Avant mon arrivée dans la Paroisse*, il était d’usage d’exposer sur l’autel de la Sainte Vierge pendant la quarantaine de Noël, le bel Enfant Jésus en cire qui est sur la cheminée de la chambre de réserve. Mais bientôt, on m’exprima le désir d’avoir une représentation plus complète du Mystère de la Nativité. Je fis appel à un jeune homme d’Arles, ayant beaucoup de goût, lequel apporta quelques petites poupées et nous improvisa, pour la première année, une petite crèche. Insensiblement, cette crèche a pris plus d’extension et s’est accrue en taille et en nombre de personnages.

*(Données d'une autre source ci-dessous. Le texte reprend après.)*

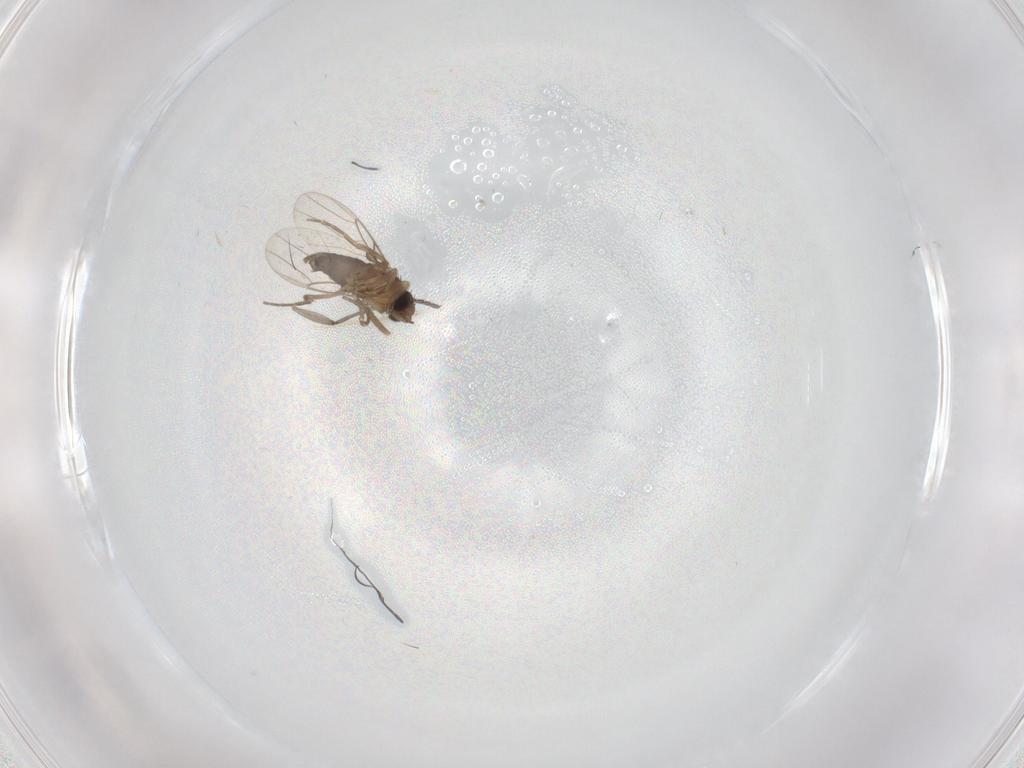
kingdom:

Elle occupe maintenant toute la chapelle de la Sainte Vierge et se compose des personnages suivants : un Enfant Jésus en cire, la Sainte Vierge, Saint Joseph, trois mages, trois pages et trois chameaux, six bergers, quatre bergères, deux autres petits bergers plus deux ânes, un bœuf et un certain nombre de brebis. Deux anges portant l’inscription : Gloria in excelsis Deo, une étoile lumineuse, une maison de campagne, une bergerie, un moulin à vent, tout cela en carton, enfin une tour en pierre qu’un maçon nous prête chaque année.

* 1874.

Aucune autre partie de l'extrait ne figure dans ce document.